→ Your goal
If a line below includes the string "Thomas", copy it.

#### The data

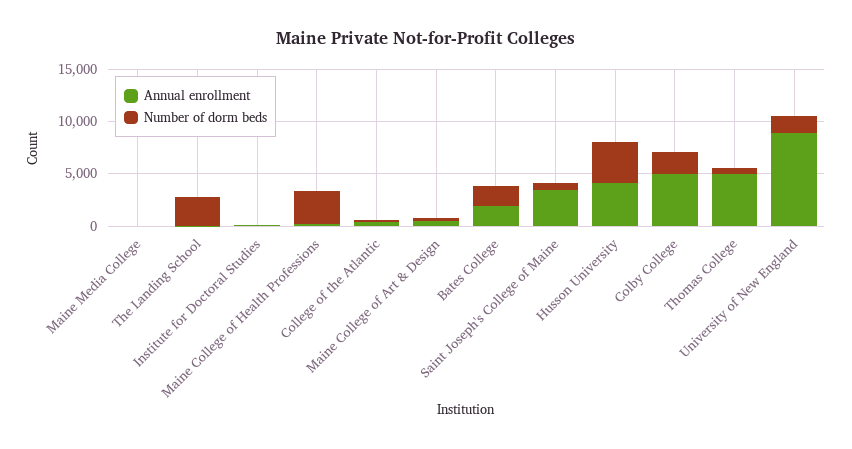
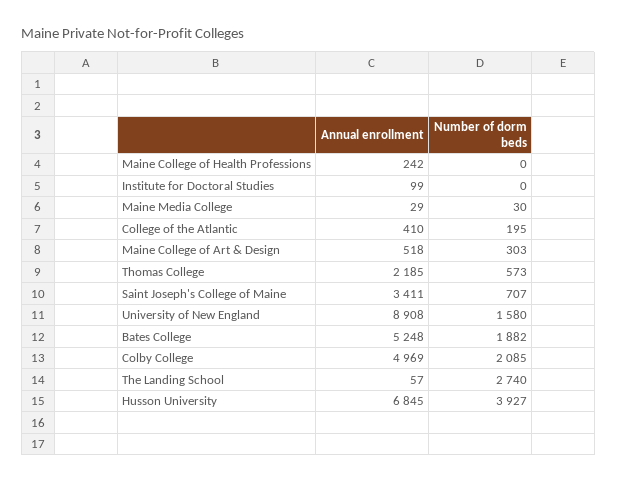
  {
    "Annual enrollment": {
      "Maine Media College": 29,
      "The Landing School": 57,
      "Institute for Doctoral Studies": 99,
      "Maine College of Health Professions": 242,
      "College of the Atlantic": 410,
      "Maine College of Art & Design": 518,
-     "Bates College": 2000,
+     "Bates College": 5248,
      "Saint Joseph's College of Maine": 3411,
-     "Husson University": 4000,
+     "Husson University": 6845,
      "Colby College": 4969,
-     "Thomas College": 5000,
+     "Thomas College": 2185,
      "University of New England": 8908
    },
    "Number of dorm beds": {
      "Maine Media College": 30,
      "The Landing School": 2740,
      "Institute for Doctoral Studies": 0,
-     "Maine College of Health Professions": 3000,
+     "Maine College of Health Professions": 0,
      "College of the Atlantic": 195,
      "Maine College of Art & Design": 303,
      "Bates College": 1882,
      "Saint Joseph's College of Maine": 707,
      "Husson University": 3927,
      "Colby College": 2085,
      "Thomas College": 573,
      "University of New England": 1580
    }
  }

########

→ Result below
-     "Thomas College": 5000,
+     "Thomas College": 2185,
      "Thomas College": 573,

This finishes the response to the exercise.